Fall in den Niederlanden Erstmals Vogelgrippe bei Kuh außerhalb der USA nachgewiesen
Erstmals wird das Vogelgrippe-Virus bei einer Kuh außerhalb der USA nachgewiesen - in den Niederlanden. Was bedeutet das für hiesige Wiederkäuer?

Den Haag/Greifswald - Das Vogelgrippe-Virus ist erstmals außerhalb der USA bei einer Kuh nachgewiesen worden. In den Niederlanden wurden in der Milch einer Kuh Antikörper gegen den Erreger festgestellt, wie aus einem Schreiben der niederländischen Agrarministerin an das Parlament hervorgeht. Dem Friedrich-Loeffler-Institut (FLI) bei Greifswald sei bislang kein anderer entsprechender Fall außerhalb der USA bekannt, teilte das für Tiergesundheit zuständige Bundesinstitut auf Anfrage der Deutschen Presse-Agentur mit.
Das Risiko schätzt das FLI trotz des neuen Falls für hiesige Wiederkäuer weiter als sehr gering ein. „Die Lage wird als unverändert eingeschätzt, solange es bei einem Einzelfall bleibt und weitere Untersuchungsergebnisse keine Hinweise auf eine weitere Viruszirkulation bei Rindern liefern.“
Betrieb in der niederländischen Provinz Friesland betroffen
Laut einem Bericht des Fachmagazins „Science“ war auf einem Milchvieh-Betrieb in der niederländischen Provinz Friesland eine Katze an dem Vogelgrippe-Virus H5N1 gestorben. Danach seien Blut und Milch dortiger Kühe untersucht worden. Eine Kuh hatte demnach Antikörper in ihrer Milch. Antikörper entstehen während einer Infektion durch die Immunantwort des Körpers.

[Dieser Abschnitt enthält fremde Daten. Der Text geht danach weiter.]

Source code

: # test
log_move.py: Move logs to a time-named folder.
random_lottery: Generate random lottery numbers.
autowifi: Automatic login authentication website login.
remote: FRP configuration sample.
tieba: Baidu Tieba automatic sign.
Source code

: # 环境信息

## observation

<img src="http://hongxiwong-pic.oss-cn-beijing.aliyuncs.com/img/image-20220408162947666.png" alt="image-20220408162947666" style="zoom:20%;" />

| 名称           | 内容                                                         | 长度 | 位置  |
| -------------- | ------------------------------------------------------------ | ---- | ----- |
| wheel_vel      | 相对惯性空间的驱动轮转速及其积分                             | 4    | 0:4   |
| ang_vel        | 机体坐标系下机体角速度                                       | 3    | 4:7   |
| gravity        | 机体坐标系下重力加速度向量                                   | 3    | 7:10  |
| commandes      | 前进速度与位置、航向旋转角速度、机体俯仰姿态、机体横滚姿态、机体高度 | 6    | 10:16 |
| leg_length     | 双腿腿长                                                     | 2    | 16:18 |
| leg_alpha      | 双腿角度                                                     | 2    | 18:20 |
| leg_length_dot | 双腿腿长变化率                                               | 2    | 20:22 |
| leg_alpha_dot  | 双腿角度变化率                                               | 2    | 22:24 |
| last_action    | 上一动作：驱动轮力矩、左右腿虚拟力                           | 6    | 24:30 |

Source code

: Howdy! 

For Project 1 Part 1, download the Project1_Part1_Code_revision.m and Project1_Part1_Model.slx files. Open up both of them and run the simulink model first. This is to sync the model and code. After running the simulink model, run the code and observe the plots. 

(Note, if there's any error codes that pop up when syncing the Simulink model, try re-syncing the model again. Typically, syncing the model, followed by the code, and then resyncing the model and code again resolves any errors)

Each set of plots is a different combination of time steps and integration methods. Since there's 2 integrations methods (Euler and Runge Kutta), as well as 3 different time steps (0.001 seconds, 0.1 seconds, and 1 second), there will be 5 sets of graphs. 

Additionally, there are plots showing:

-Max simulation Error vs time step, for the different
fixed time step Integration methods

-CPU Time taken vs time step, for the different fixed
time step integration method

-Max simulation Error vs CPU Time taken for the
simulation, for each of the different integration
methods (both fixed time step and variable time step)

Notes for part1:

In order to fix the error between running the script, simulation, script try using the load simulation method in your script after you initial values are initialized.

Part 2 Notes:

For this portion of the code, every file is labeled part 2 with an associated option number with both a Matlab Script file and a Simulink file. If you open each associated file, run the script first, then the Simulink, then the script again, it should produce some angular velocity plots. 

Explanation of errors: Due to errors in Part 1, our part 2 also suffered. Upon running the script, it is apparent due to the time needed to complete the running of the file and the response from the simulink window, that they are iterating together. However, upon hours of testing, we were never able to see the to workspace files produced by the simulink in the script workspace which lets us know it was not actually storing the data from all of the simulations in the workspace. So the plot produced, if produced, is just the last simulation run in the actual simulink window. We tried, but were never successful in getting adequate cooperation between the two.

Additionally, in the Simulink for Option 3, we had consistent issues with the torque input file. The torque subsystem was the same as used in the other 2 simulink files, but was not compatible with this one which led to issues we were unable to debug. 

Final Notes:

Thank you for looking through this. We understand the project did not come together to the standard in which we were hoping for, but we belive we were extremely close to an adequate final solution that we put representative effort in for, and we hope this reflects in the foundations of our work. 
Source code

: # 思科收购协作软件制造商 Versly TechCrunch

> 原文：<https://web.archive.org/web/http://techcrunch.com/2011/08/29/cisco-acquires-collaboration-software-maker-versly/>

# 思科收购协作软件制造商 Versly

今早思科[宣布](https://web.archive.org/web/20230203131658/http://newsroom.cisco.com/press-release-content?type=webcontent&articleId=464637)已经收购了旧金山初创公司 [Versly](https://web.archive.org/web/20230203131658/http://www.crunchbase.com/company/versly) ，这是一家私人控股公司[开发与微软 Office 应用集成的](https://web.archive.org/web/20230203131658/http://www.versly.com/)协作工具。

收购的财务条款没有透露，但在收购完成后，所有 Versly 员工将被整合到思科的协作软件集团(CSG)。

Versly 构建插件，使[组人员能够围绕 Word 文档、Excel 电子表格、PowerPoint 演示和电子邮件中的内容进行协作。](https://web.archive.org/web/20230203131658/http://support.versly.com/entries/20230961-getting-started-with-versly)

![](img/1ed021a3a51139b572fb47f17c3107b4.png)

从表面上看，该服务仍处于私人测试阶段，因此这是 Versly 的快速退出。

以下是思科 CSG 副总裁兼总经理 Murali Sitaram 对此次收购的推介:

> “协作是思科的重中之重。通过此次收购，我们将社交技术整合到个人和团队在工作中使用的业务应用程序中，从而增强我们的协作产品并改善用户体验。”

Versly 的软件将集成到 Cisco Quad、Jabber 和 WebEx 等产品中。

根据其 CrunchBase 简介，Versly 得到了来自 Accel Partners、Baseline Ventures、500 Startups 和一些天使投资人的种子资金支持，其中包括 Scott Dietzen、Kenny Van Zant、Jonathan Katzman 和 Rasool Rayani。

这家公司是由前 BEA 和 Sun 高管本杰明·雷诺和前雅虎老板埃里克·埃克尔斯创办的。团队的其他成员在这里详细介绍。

Das Virus selbst wurde nicht mehr nachgewiesen, wie es hieß. Es gebe auch keine Hinweise auf eine Verbreitung in anderen Haltungen. Die Milch sei wegen gesundheitlicher Probleme der Kuh nicht verarbeitet worden.

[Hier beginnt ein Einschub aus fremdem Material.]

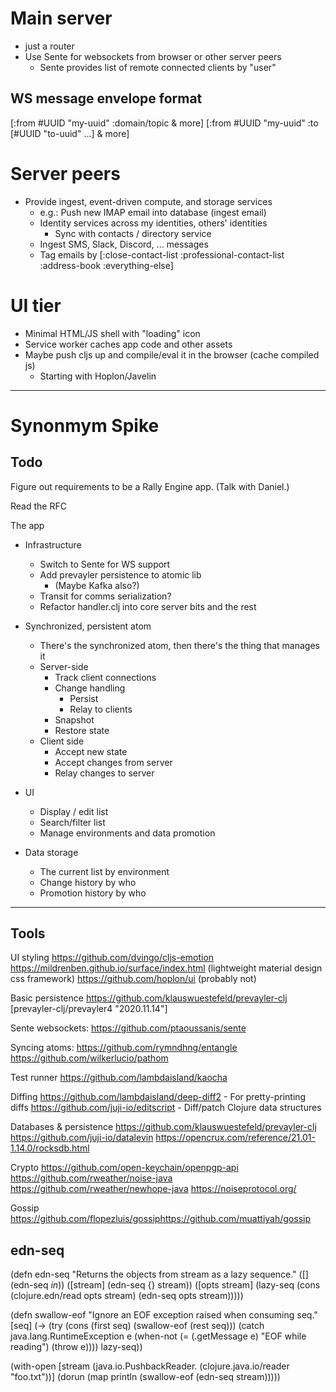 
# Main server

* just a router
* Use Sente for websockets from browser or other server peers
  * Sente provides list of remote connected clients by "user"

## WS message envelope format

[:from #UUID "my-uuid" :domain/topic & more]
[:from #UUID "my-uuid" :to [#UUID "to-uuid" ...] & more]


# Server peers

* Provide ingest, event-driven compute, and storage services
  * e.g.: Push new IMAP email into database (ingest email)
  * Identity services across my identities, others' identities
    * Sync with contacts / directory service
  * Ingest SMS, Slack, Discord, ... messages
  * Tag emails by [:close-contact-list :professional-contact-list :address-book :everything-else]

# UI tier

* Minimal HTML/JS shell with "loading" icon
* Service worker caches app code and other assets
* Maybe push cljs up and compile/eval it in the browser (cache compiled js)
  * Starting with Hoplon/Javelin

-----

# Synonmym Spike

## Todo

Figure out requirements to be a Rally Engine app.  (Talk with Daniel.)

Read the RFC

The app

* Infrastructure
  * Switch to Sente for WS support
  * Add prevayler persistence to atomic lib
    * (Maybe Kafka also?)
  * Transit for comms serialization?
  * Refactor handler.clj into core server bits and the rest

* Synchronized, persistent atom
  * There's the synchronized atom, then there's the thing that manages it
  * Server-side
    * Track client connections
    * Change handling
      * Persist
      * Relay to clients
    * Snapshot
    * Restore state
  * Client side
    * Accept new state
    * Accept changes from server
    * Relay changes to server

* UI
  * Display / edit list
  * Search/filter list
  * Manage environments and data promotion

* Data storage
  * The current list by environment
  * Change history by who
  * Promotion history by who


---------------------------------------------------------------------------------------------------

## Tools

UI styling
https://github.com/dvingo/cljs-emotion
https://mildrenben.github.io/surface/index.html  (lightweight material design css framework)
https://github.com/hoplon/ui  (probably not)


Basic persistence
https://github.com/klauswuestefeld/prevayler-clj [prevayler-clj/prevayler4 "2020.11.14"]


Sente websockets:
https://github.com/ptaoussanis/sente


Syncing atoms:
https://github.com/rymndhng/entangle
https://github.com/wilkerlucio/pathom


Test runner
https://github.com/lambdaisland/kaocha


Diffing
https://github.com/lambdaisland/deep-diff2 - For pretty-printing diffs
https://github.com/juji-io/editscript - Diff/patch Clojure data structures


Databases & persistence
https://github.com/klauswuestefeld/prevayler-clj
https://github.com/juji-io/datalevin
https://opencrux.com/reference/21.01-1.14.0/rocksdb.html

Crypto
https://github.com/open-keychain/openpgp-api
https://github.com/rweather/noise-java
https://github.com/rweather/newhope-java
https://noiseprotocol.org/

Gossip
https://github.com/flopezluis/gossiphttps://github.com/muattiyah/gossip


## edn-seq

(defn edn-seq
  "Returns the objects from stream as a lazy sequence."
  ([]
     (edn-seq *in*))
  ([stream]
     (edn-seq {} stream))
  ([opts stream]
     (lazy-seq (cons (clojure.edn/read opts stream) (edn-seq opts stream)))))

(defn swallow-eof
  "Ignore an EOF exception raised when consuming seq."
  [seq]
  (-> (try
        (cons (first seq) (swallow-eof (rest seq)))
        (catch java.lang.RuntimeException e
          (when-not (= (.getMessage e) "EOF while reading")
            (throw e))))
      lazy-seq))

(with-open [stream (java.io.PushbackReader. (clojure.java.io/reader "foo.txt"))]
  (dorun (map println (swallow-eof (edn-seq stream)))))
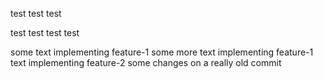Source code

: test test test

test test test test

some text implementing feature-1
some more text implementing feature-1
text implementing feature-2
some changes on a really old commit
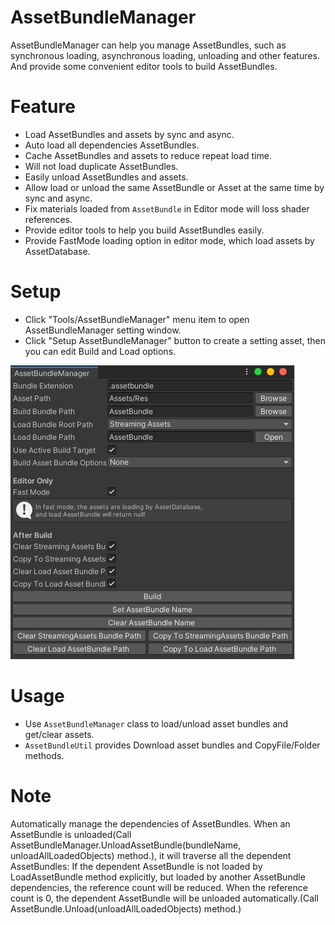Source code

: # AssetBundleManager
AssetBundleManager can help you manage AssetBundles, such as synchronous loading, asynchronous loading, unloading and other features. And provide some convenient editor tools to build AssetBundles.

# Feature
* Load AssetBundles and assets by sync and async.
* Auto load all dependencies AssetBundles.
* Cache AssetBundles and assets to reduce repeat load time.
* Will not load duplicate AssetBundles.
* Easily unload AssetBundles and assets.
* Allow load or unload the same AssetBundle or Asset at the same time by sync and async.
* Fix materials loaded from `AssetBundle` in Editor mode will loss shader references.
* Provide editor tools to help you build AssetBundles easily.
* Provide FastMode loading option in editor mode, which load assets by AssetDatabase.

# Setup
* Click "Tools/AssetBundleManager" menu item to open AssetBundleManager setting window.
* Click "Setup AssetBundleManager" button to create a setting asset, then you can edit Build and Load options.

![image](https://github.com/Mr-sB/AssetBundleManager/raw/master/Screenshots/SettingWindow.png)

# Usage
* Use `AssetBundleManager` class to load/unload asset bundles and get/clear assets.
* `AssetBundleUtil` provides Download asset bundles and CopyFile/Folder methods.

# Note
Automatically manage the dependencies of AssetBundles. When an AssetBundle is unloaded(Call AssetBundleManager.UnloadAssetBundle(bundleName, unloadAllLoadedObjects) method.), 
it will traverse all the dependent AssetBundles: If the dependent AssetBundle is not loaded by LoadAssetBundle method explicitly, 
but loaded by another AssetBundle dependencies, the reference count will be reduced. When the reference count is 0, 
the dependent AssetBundle will be unloaded automatically.(Call AssetBundle.Unload(unloadAllLoadedObjects) method.)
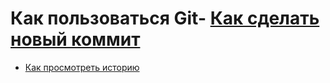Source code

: # Как пользоваться Git- [Как сделать новый коммит](./commmit_help.md)
- [Как просмотреть историю](./log_help.md)
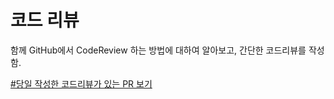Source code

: # 코드 리뷰

함께 GitHub에서 CodeReview 하는 방법에 대하여 알아보고, 간단한 코드리뷰를 작성함.

[#당일 작성한 코드리뷰가 있는 PR 보기](https://github.com/VideoRental2020/VideoRental2020/pull/1)
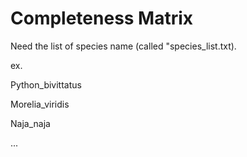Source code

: # Completeness Matrix

Need the list of species name (called "species_list.txt). 

ex. 

Python_bivittatus

Morelia_viridis

Naja_naja

...








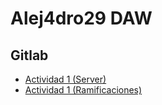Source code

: # Alej4dro29 DAW

## Gitlab
- [Actividad 1 (Server)](actividades/gitlab/actividad1/index.md)
- [Actividad 1 (Ramificaciones)](actividades/gitlab/actividad2/index.md)
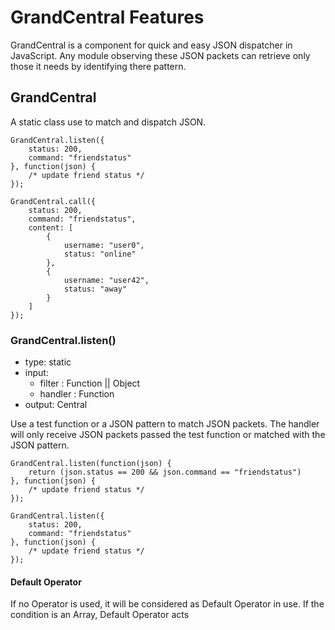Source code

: # GrandCentral Features

GrandCentral is a component for quick and easy JSON dispatcher in JavaScript. Any module observing these JSON packets can retrieve only those it needs by identifying there pattern.

## GrandCentral

A static class use to match and dispatch JSON.

	GrandCentral.listen({
		status: 200,
		command: "friendstatus"
	}, function(json) {
		/* update friend status */
	});
	
	GrandCentral.call({
		status: 200,
		command: "friendstatus",
		content: [
			{
				username: "user0",
				status: "online"
			},
			{
				username: "user42",
				status: "away"
			}
		]
	});

### GrandCentral.listen()

* type: static
* input:
	* filter : Function || Object
	* handler : Function
* output: Central

Use a test function or a JSON pattern to match JSON packets. The handler will only receive JSON packets passed the test function or matched with the JSON pattern.

	GrandCentral.listen(function(json) {
		return (json.status == 200 && json.command == "friendstatus")
	}, function(json) {
		/* update friend status */
	});
	
	GrandCentral.listen({
		status: 200,
		command: "friendstatus"
	}, function(json) {
		/* update friend status */
	});

#### Default Operator

If no Operator is used, it will be considered as Default Operator in use. If the condition is an Array, Default Operator acts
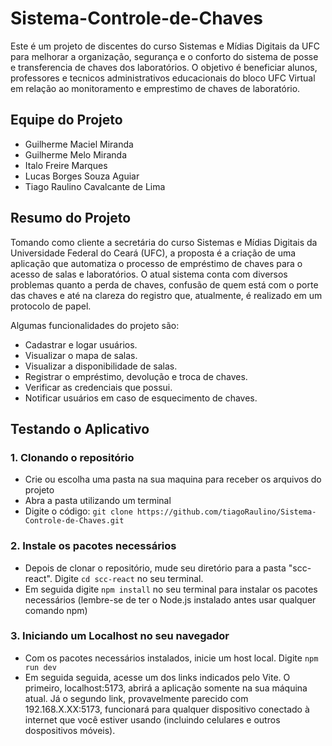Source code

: # Sistema-Controle-de-Chaves
Este é um projeto de discentes do curso Sistemas e Mídias Digitais da UFC para melhorar a organização, segurança e o conforto do sistema de posse e transferencia de chaves dos laboratórios. O objetivo é beneficiar alunos, professores e tecnicos administrativos educacionais do bloco UFC Virtual em relação ao monitoramento e emprestimo de chaves de laboratório.

## Equipe do Projeto
* Guilherme Maciel Miranda
* Guilherme Melo Miranda
* Italo Freire Marques
* Lucas Borges Souza Aguiar
* Tiago Raulino Cavalcante de Lima

## Resumo do Projeto
Tomando como cliente a secretária do curso Sistemas e Mídias Digitais da Universidade Federal do Ceará (UFC), a proposta é a criação de uma aplicação que automatiza o processo de empréstimo de chaves para o acesso de salas e laboratórios. O atual sistema conta com diversos problemas quanto a perda de chaves, confusão de quem está com o porte das chaves e até na clareza do registro que, atualmente, é realizado em um protocolo de papel.

Algumas funcionalidades do projeto são:
* Cadastrar e logar usuários.
* Visualizar o mapa de salas.
* Visualizar a disponibilidade de salas.
* Registrar o empréstimo, devolução e troca de chaves.
* Verificar as credenciais que possui.
* Notificar usuários em caso de esquecimento de chaves.

## Testando o Aplicativo 

### 1. Clonando o repositório
* Crie ou escolha uma pasta na sua maquina para receber os arquivos do projeto
* Abra a pasta utilizando um terminal
* Digite o código: `git clone https://github.com/tiagoRaulino/Sistema-Controle-de-Chaves.git`
  
### 2. Instale os pacotes necessários
* Depois de clonar o repositório, mude seu diretório para a pasta "scc-react".
  Digite `cd scc-react` no seu terminal.
* Em seguida digite `npm install` no seu terminal para instalar os pacotes necessários (lembre-se de ter o Node.js instalado antes usar qualquer comando npm)

### 3. Iniciando um Localhost no seu navegador
* Com os pacotes necessários instalados, inicie um host local. Digite `npm run dev`
* Em seguida seguida, acesse um dos links indicados pelo Vite. O primeiro, localhost:5173, abrirá a aplicação somente na sua máquina atual. Já o segundo link, provavelmente parecido com 192.168.X.XX:5173, funcionará para qualquer dispositivo conectado à internet que você estiver usando (incluindo celulares e outros dospositivos móveis).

Wie sich die Katze und die Kuh angesteckt haben, war unklar. Laut FLI könnte der Erreger durch Kontakt mit infizierten Vögeln weitergegeben worden sein, oder über kontaminierten Kot, Futter, Wasser oder Melkgeschirr. Das Risiko dafür sei in Gebieten mit Vogelgrippe-Ausbrüchen erhöht.